Last updated on June 13th, 2023 at 04:51 pm
Lakeland, Florida-based Publix donated $600,000 to the Sustainable Fisheries Partnership in observance of World Oceans Day on June 8.
Sustainable Fisheries Partnership is a nonprofit marine conservation organization that brings retailers, seafood buyers and their supply chains together to protect the environment while continuing to promote the sustainable productivity of fisheries and fish farms.
This year’s donations bring the company’s contributions to more than $600,000 during its 13-year collaboration with Sustainable Fisheries Partnership.

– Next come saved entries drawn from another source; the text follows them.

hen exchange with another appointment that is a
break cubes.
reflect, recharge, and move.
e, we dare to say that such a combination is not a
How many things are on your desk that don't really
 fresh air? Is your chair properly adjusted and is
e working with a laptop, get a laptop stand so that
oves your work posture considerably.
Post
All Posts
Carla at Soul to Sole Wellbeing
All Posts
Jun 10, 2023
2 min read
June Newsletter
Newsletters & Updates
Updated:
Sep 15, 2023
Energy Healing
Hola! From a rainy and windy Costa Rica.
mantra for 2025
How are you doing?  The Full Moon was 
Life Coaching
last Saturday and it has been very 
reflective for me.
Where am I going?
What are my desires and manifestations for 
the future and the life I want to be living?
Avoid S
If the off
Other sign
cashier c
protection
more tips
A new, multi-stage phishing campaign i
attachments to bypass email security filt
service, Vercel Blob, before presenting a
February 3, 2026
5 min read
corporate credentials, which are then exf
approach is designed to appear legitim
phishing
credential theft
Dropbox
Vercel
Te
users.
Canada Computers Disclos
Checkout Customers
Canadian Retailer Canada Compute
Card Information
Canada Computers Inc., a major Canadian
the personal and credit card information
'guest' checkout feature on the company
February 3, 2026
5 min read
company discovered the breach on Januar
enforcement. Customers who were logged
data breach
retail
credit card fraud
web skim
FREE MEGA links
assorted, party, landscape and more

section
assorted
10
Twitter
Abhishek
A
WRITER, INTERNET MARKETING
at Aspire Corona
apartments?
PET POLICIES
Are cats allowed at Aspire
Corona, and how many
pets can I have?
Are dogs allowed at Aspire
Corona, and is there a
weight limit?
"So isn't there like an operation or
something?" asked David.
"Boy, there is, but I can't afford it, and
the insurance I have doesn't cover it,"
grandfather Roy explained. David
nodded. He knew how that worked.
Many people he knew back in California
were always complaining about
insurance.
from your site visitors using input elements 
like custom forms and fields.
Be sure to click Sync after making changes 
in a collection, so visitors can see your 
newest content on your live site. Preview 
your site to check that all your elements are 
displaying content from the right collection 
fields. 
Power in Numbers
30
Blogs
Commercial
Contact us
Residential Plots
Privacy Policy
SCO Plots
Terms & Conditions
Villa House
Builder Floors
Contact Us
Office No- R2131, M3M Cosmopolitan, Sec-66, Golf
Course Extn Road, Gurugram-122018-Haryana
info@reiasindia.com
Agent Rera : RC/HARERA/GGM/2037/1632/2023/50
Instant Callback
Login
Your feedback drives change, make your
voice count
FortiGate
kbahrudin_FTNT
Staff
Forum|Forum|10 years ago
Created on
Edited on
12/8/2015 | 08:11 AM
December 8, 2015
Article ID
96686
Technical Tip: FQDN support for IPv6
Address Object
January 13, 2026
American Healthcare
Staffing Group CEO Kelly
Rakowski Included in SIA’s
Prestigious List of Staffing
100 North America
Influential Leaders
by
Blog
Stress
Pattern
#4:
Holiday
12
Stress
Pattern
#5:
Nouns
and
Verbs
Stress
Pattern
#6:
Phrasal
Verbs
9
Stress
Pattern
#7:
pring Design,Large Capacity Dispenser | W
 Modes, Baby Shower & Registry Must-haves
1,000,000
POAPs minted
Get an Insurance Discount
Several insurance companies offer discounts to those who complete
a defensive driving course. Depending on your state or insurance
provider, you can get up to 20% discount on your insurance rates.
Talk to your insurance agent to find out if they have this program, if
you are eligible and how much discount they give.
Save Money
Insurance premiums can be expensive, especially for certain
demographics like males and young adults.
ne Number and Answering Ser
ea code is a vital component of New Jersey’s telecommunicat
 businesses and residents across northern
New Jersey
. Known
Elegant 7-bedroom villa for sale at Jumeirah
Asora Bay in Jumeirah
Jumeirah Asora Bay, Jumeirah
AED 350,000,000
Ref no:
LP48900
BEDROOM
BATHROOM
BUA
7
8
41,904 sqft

“It is important to Publix that we support and assist seafood industry leaders so that meaningful and lasting steps can be taken to protect marine life while allowing for the responsible and sustainable harvesting of seafood,” Guy Pizzuti, Publix’s business development director of seafood, said in a statement.
Over the last year, Publix has donated more than $165,000 to Sustainable Fisheries Partnership to help support fishery and aquaculture improvement projects and other efforts to advance seafood sustainability.
The donations included more than $83,000 for ropeless fishing gear, more than $42,000 for electronic monitoring to reduce bycatch and Publix’s annual $40,000 donation to support SFP’s initiatives to achieve steady and continuous improvements in fisheries.
Ropeless fishing gear
Ropeless fishing gear, known in the fishing industry as on-demand gear, includes enhanced traps that catch lobster and crab from the ocean floor but help eliminate the risk of whales getting entangled in the ropes. The gear is supplied through gear libraries to fishers and commercial fisheries free of charge.
Bycatch monitoring devices
Unintended catch, or bycatch, is when fisheries accidentally catch nontarget wildlife, such as whales, sea turtles, sharks, dolphins and seabirds. Five fishing boats within Publix’s supply chain have been equipped with high-quality cameras and monitoring equipment that collect data on the effectiveness of best practices to reduce bycatch in the mahi-mahi, swordfish and yellowfin tuna fisheries in Costa Rica and Panama. The equipment records when and where bycatch occurs, tracks migration patterns and gathers data on the species involved.
Fishery improvement projects
The company’s annual donation supports SFP’s initiatives and efforts to advance fishery improvement projects, including addressing bycatch in the Gulf of Mexico shrimp fishery and fostering healthy growth of blue swimming crab in various fishing locations.
“These donations from Publix are important for two reasons,” said Kathryn Novak, SFP director of biodiversity and nature.
“First, it sends a signal to fishermen that retailers like Publix are interested in seeing these changes made to protect ocean wildlife from fishing impacts and, second, it helps the fishers over the hurdle of investing in new gear or practices. SFP is proud to partner with Publix on these important initiatives.”
Publix was the first U.S. retailer to join with Sustainable Fisheries Partnership, BirdLife International and Whale and Dolphin Conservation to review and understand the risks from the unintended catch of ocean wildlife within the seafood sourcing supply chain.